The work of the church is on-going. There is work that always needs to be done, and we never know when special situations may arise. Regular giving is necessary so that the church might be ready to fulfill her God-given mission. We should give so that there will be no deficit, no lack, so that no work would be left undone.

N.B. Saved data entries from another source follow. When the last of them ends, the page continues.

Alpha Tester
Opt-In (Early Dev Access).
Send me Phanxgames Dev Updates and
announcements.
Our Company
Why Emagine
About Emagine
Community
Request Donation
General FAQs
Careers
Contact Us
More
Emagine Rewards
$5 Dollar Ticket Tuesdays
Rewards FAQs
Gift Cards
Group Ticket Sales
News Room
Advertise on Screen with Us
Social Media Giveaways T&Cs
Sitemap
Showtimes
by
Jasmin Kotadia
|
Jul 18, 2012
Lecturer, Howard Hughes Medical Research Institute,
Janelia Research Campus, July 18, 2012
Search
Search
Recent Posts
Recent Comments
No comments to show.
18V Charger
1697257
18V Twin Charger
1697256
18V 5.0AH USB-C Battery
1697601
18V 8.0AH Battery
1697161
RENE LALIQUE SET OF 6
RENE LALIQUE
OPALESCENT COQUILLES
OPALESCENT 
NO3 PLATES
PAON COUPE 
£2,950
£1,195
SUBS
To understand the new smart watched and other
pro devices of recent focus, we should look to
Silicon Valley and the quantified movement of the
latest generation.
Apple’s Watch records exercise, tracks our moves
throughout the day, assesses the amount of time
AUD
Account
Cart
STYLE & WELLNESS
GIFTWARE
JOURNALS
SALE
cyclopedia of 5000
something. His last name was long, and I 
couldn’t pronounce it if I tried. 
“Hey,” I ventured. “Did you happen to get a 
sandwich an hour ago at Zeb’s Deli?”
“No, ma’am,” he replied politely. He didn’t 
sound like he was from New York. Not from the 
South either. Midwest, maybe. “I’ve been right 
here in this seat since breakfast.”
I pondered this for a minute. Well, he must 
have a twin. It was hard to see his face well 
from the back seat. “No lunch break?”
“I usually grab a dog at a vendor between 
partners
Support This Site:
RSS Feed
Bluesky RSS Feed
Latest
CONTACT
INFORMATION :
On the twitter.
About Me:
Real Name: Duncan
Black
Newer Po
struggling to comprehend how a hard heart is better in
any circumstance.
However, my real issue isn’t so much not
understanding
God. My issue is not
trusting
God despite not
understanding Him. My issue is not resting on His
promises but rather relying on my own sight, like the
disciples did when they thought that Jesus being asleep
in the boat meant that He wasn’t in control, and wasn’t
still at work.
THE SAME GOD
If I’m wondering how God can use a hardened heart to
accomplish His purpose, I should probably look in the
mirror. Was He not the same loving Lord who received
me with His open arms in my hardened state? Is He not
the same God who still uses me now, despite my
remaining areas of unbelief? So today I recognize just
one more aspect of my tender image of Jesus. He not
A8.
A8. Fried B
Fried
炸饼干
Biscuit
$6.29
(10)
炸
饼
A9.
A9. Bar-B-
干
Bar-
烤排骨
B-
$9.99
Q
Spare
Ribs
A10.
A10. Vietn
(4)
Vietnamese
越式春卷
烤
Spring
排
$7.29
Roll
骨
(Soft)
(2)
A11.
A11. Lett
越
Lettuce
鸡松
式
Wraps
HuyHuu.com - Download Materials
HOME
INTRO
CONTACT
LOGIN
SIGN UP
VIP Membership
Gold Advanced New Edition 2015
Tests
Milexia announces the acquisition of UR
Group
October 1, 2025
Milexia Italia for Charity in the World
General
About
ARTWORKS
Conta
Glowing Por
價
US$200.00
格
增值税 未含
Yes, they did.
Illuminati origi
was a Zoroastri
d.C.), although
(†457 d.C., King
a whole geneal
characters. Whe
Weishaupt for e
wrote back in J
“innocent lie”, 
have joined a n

In conclusion, let’s realize that God is interested in our motives (2 Cor. 8:8), manner (2 Cor. 9:1) and measure of giving (Rom. 12:8). We are God’s stewards (1 Cor. 4:1,2; 1 Pet. 4: 10). We are his by right of creation (Gen. 1:26), by right of redemption (Eph. 1:7), and by right of providential care (Matt. 6:26-30). A steward watches over and cares for the things of another. He will have to give account to his master for how he fulfilled his duty. We are God’s stewards, because in the final analysis, everything belongs to him (1 Cor. 10:26). We shall one day give account for the way we use God’s blessings (Lk. 12:18-20; 1 Tim. 6:7). Are you laying up for yourself treasures in heaven? Are you putting Christ first in your life?